Meno tasse e più investimenti pubblici: la politica di tutela delle PMI nel settore edile

Non vuote parole di propaganda politica ma reale attenzione alle difficoltà in cui navigano le piccole e medie imprese operanti nel settore delle costruzioni. E’ l’accorato appello rivolto dal presidente della CNA (Confederazione Nazionale dell’artigianato e della piccola e media impresa) di Messina, l’architetto Luca Fabio Calabrese, alle istituzioni.

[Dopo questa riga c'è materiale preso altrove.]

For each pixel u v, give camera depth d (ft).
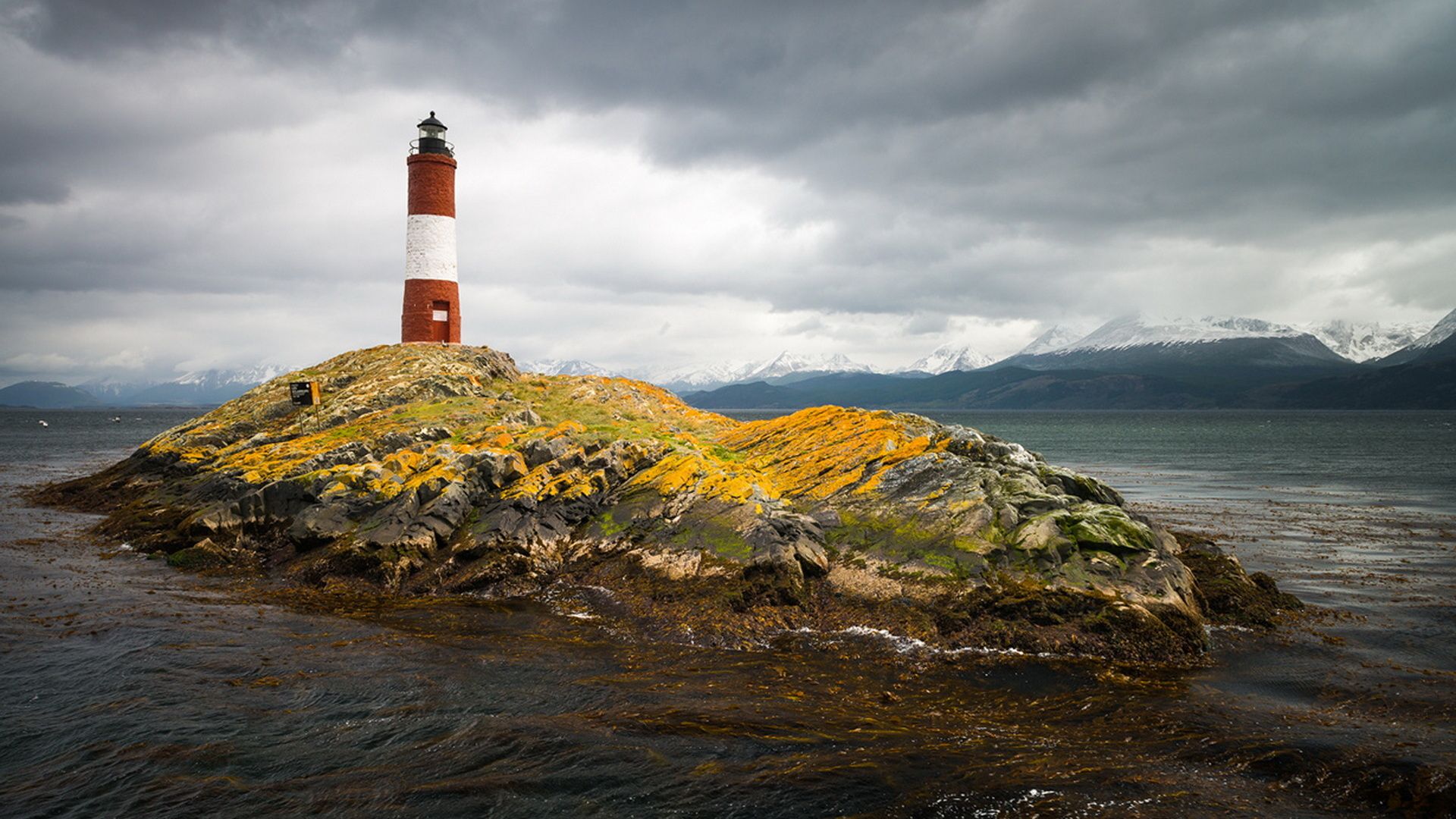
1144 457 338.13
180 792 47.03
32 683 62.80
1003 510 87.56
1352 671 68.39
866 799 46.21
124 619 79.66
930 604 79.20
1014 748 52.75
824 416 130.41
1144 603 76.48
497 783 47.96
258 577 98.94
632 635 77.66
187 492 135.85
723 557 87.92
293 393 160.56
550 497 104.32
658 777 48.67
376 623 80.23
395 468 117.19
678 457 111.45
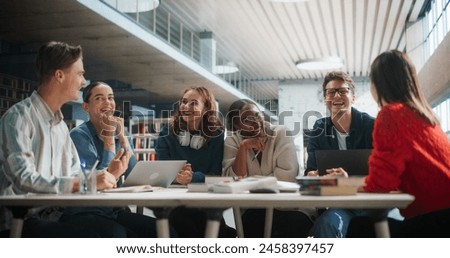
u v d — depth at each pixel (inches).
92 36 319.9
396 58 59.9
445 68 231.5
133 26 313.6
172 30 447.8
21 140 64.3
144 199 50.6
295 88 657.6
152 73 442.0
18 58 311.6
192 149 102.3
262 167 95.3
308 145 101.3
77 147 86.6
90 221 72.1
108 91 92.8
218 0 344.2
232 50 496.7
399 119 55.7
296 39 446.0
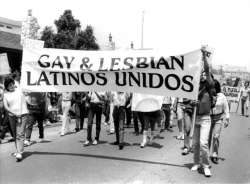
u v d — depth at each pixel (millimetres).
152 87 5895
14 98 6055
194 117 5312
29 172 5266
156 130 10445
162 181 4852
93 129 10500
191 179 4977
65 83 6379
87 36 26609
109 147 7414
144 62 5883
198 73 5434
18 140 6051
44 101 7898
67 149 7129
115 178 4977
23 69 6336
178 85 5664
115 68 6094
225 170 5523
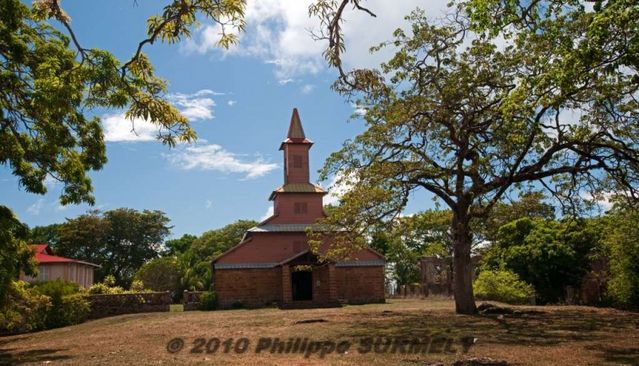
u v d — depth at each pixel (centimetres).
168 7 877
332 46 868
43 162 1741
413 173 2305
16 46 1512
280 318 2639
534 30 1186
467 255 2533
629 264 2422
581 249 3091
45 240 7512
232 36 944
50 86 1055
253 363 1286
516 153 2170
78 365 1341
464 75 2147
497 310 2544
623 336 1675
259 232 4609
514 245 3400
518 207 2586
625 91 1662
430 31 2152
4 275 1702
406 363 1245
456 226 2500
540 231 3256
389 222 2355
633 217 2350
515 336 1684
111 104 1010
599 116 1955
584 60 1049
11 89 1566
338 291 4569
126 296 3806
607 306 2864
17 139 1692
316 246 2611
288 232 4666
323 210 4784
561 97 1147
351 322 2262
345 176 2317
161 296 3916
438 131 2344
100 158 1855
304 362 1291
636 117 1855
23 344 2047
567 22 1413
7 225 1708
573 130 2025
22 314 2505
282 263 4353
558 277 3161
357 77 915
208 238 8244
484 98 2195
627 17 949
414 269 6650
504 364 1198
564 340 1592
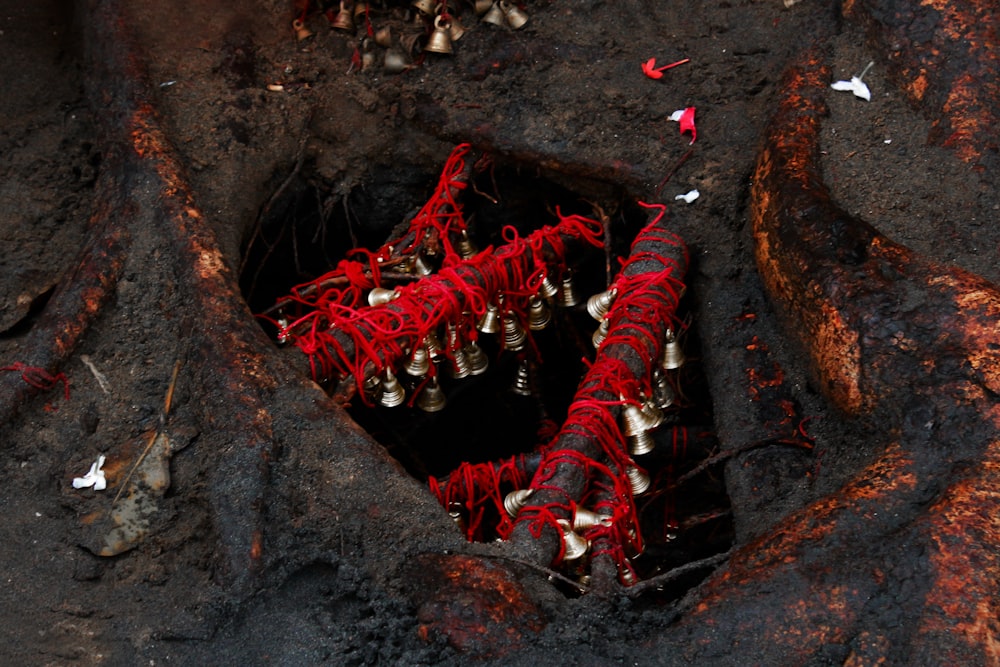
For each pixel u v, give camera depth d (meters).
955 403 3.19
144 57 4.63
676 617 2.98
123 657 2.97
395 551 3.15
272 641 2.98
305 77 4.88
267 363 3.57
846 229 3.72
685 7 5.04
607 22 5.06
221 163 4.45
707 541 4.48
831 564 2.91
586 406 3.64
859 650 2.75
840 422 3.60
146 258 3.91
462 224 4.69
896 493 3.07
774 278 3.90
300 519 3.21
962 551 2.83
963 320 3.33
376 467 3.31
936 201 4.00
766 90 4.70
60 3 5.33
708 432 4.32
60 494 3.37
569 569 3.44
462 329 4.12
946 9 4.32
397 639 2.95
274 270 5.03
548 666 2.84
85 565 3.20
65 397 3.59
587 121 4.68
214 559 3.17
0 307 4.11
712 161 4.47
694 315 4.23
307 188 4.88
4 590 3.13
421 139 4.89
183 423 3.50
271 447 3.33
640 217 4.65
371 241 5.21
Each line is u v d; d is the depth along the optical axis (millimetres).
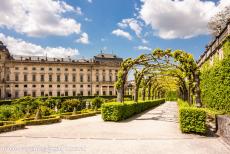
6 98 74688
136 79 24766
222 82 15672
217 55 19484
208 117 15711
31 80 77688
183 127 12070
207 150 8609
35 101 23281
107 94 85562
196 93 15633
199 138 10828
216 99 16969
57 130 13133
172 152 8312
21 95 76500
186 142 9953
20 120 16234
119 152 8219
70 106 24406
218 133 11859
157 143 9727
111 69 86375
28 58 80000
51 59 82250
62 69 81188
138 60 19188
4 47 75938
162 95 65938
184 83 29141
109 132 12320
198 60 32125
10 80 75312
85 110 25797
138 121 17281
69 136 11203
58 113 22375
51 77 79875
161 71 27625
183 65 16109
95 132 12328
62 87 81000
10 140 10273
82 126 14688
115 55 89500
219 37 18781
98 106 29516
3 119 16297
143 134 11742
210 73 18719
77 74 82812
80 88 82938
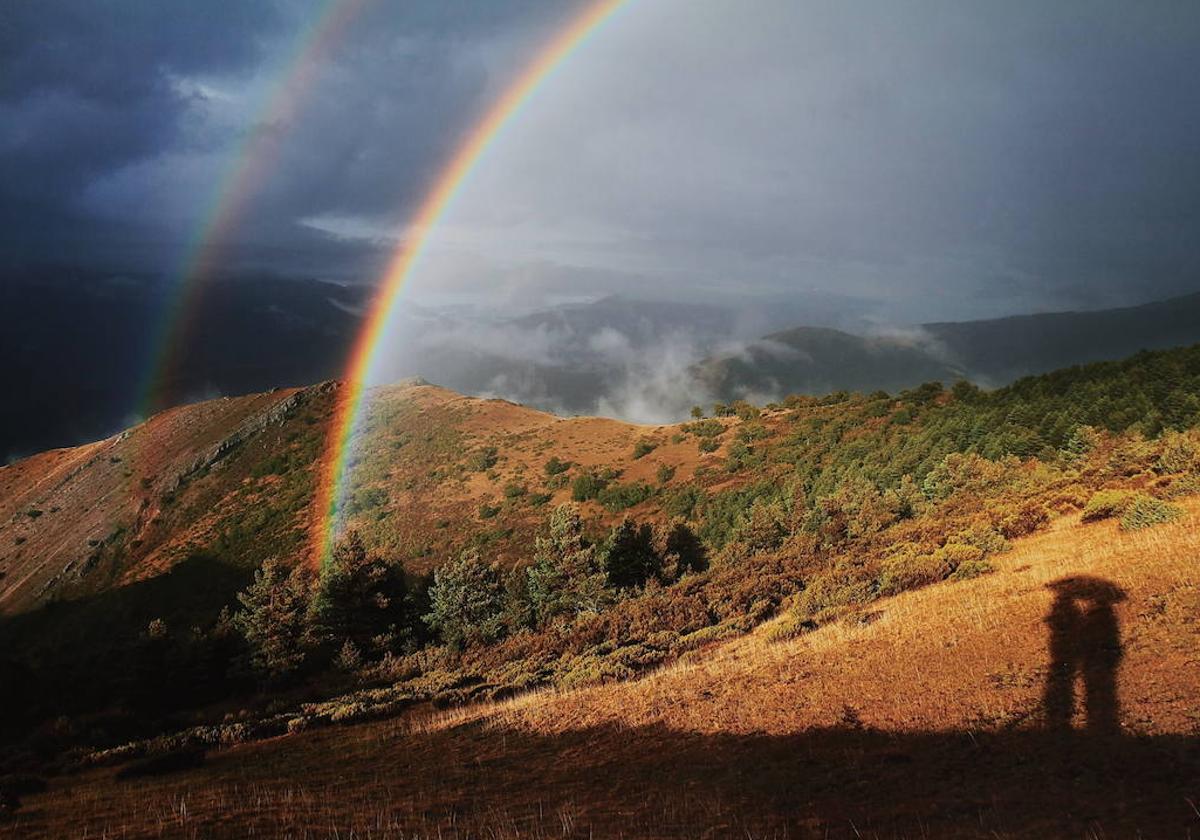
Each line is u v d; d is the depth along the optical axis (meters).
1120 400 60.41
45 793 15.41
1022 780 8.60
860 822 8.35
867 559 26.38
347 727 20.02
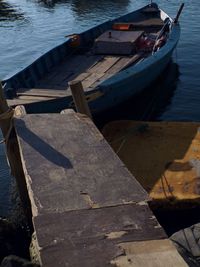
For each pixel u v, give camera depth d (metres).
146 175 9.21
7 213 8.84
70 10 31.95
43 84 13.48
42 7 33.75
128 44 15.56
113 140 10.85
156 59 13.81
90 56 15.86
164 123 11.55
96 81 13.38
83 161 5.71
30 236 7.92
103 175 5.36
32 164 5.65
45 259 3.95
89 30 17.83
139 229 4.30
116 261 3.88
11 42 24.64
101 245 4.09
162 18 20.59
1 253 7.09
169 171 9.28
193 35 22.11
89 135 6.49
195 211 8.44
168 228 8.16
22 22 29.33
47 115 7.24
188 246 6.82
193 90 15.44
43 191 5.02
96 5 32.69
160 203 8.29
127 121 11.77
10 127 7.14
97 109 12.12
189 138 10.70
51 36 25.55
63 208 4.68
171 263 3.82
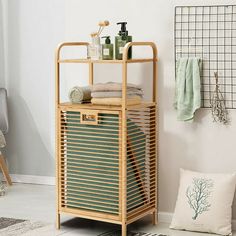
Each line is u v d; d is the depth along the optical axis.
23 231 4.11
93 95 4.03
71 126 4.11
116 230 4.19
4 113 5.43
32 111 5.52
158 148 4.36
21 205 4.77
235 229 4.14
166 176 4.34
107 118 3.96
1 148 5.66
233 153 4.14
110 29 4.43
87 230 4.18
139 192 4.15
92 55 4.15
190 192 4.08
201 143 4.22
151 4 4.28
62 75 5.05
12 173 5.64
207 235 4.02
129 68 4.39
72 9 4.56
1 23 5.53
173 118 4.29
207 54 4.14
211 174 4.09
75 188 4.16
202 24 4.13
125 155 3.90
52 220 4.39
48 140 5.48
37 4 5.38
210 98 4.15
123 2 4.38
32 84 5.49
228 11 4.05
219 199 4.00
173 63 4.25
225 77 4.11
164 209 4.38
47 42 5.38
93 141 4.04
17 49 5.50
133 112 4.36
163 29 4.26
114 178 3.99
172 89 4.27
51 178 5.50
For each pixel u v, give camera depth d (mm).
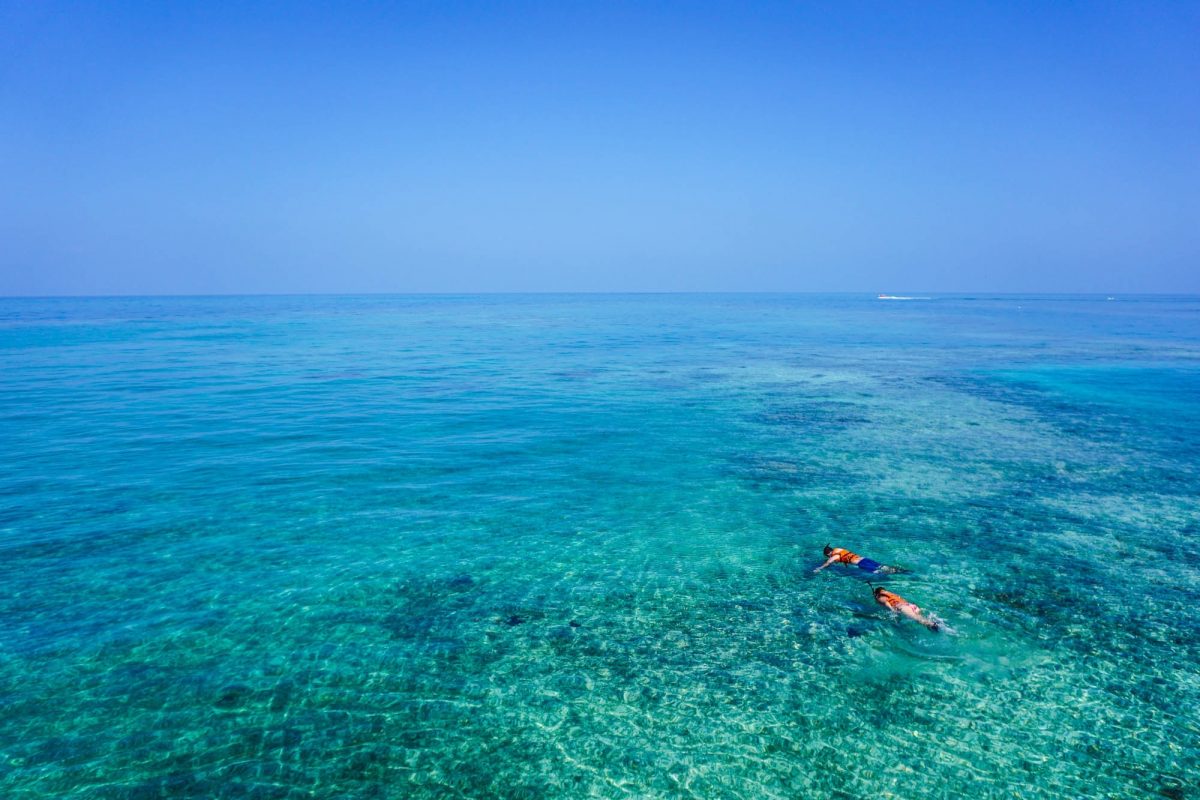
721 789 5922
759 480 14859
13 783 5809
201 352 40938
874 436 18953
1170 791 5891
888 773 6109
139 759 6152
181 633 8297
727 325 72000
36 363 34281
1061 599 9391
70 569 9969
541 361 37156
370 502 13211
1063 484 14555
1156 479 14922
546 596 9477
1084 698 7184
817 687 7395
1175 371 32250
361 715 6848
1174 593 9578
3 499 12922
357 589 9594
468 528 11961
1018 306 132500
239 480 14422
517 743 6484
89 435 18219
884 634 8508
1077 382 28953
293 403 23391
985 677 7586
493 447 17547
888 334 57719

Su scala nazionale e regionale, le autorità politiche sono state esortate a non dimenticare i problemi che affliggono il settore delle costruzioni pubbliche e private che in Italia attraversa un periodo di allarmante crisi. Calabrese ha dunque inteso coinvolgere l’intera gerarchia politica competente in materia, dal Ministro di Infrastrutture e Trasporti, Corrado Passera, al presidente dell’Autorità per la vigilanza sui lavori pubblici, Sergio Santoro, sino all’Assessore regionale delle infrastrutture e della mobilità, Antonino Bartolotta, ponendo impietosamente alla loro attenzione le gravi pecche dei sistemi di aggiudicazione degli appalti e dei relativi pagamenti che rischiano di minare la già traballante impalcatura su cui si regge il settore edilizio.

L’accento è posto proprio sulle PMI, le piccole e medie imprese che – a detta di Calabrese – costituiscono la chiave di volta della struttura imprenditoriale e dunque economica italiana. Sotto accusa il vertiginoso calo degli investimenti pubblici nelle infrastrutture, lo sbando gestionale dei fondi messi a disposizione degli enti pubblici, in primis di quelli erogati dall’Europa ma anche la sfibrante pressione fiscale che inibisce l’iniziativa edile svilendo e paralizzando l’intero sistema.

Ma nel mirino delle lamentele del presidente della CNA di Messina anche quei vincoli fiscali di incerta spiegazione tra cui il raddoppiamento delle spese di partecipazione alle gare di appalto, a fronte di un servizio peraltro rimasto inalterato, e le spese di pubblicazione sui quotidiani degli avvisi e dei bandi di gara.

Eccellente imputato anche l’impianto normativo responsabile – tramite le sue incaute formule legislative – di assecondare gli interessi delle poche e grandi aziende con il finanziamento di grandi opere e l’utilizzo della pratica del “general contractor”. Una prassi che finisce col mettere il cappio intorno al collo delle imprese di minori dimensioni le quali accettano le commesse girate loro dall’appaltatore a prezzi stracciati.

Le conseguenze elencate dal presidente della CNA di Messina sono varie e vanno dai semplici ritardi esecutivi nei programmi di realizzazione delle opere, agli aumenti anche del 100% degli investimenti inizialmente preventivati a causa dei ribassi incontrollati fino a giungere al fallimento delle ditte, strozzate da quegli stessi accordi che sono incapaci di rispettare.

Ma tra la chiusura dei battenti di molte aziende e la progressiva perdita di posti di lavoro, a farne le spese è anche la popolazione che subisce l’impennarsi dei tempi medi di attesa per la realizzazione di lavori infrastrutturali e l’impoverirsi della branca, quella appunto dell’impresa artigianale, che rappresenta la pietra d’angolo per il Pil del paese con un emersione sempre più prepotente dei privilegi di banche e lobby.

A fronte di problematiche così complesse, sono piuttosto semplici le soluzioni ipotizzate da Calabrese che prendono piede da una più ragionevole rimodulazione dei programmi di spesa pubblica, che incentivino il mercato edilizio varando un piano straordinario di investimenti pubblici. A seguire l’aggiornamento dei prezzari regionali, fermi ancora agli schemi di riferimento stilati nel 2009 e l’esecuzione di quelle direttive europee tese a dare una forte accelerata ai pagamenti degli enti pubblici nei confronti delle aziende, tempi di attesa biblici, che, al momento, toccano la durata di 9 – 12 mesi.

Da vagliare anche l’opportunità di compensare sin da subito i crediti certi che proverranno alle imprese dalla realizzazione di un’opera pubblica, con le tasse e i contributi previdenziali e assicurativi, snellendo i farraginosi passaggi burocratici che rallentano il sistema e venendo anche ad alleviare la malsana pratica che gli enti adottano di rinviare il pagamento delle fatture ai successivi anni fiscali per rispettare le direttive del patto di stabilità.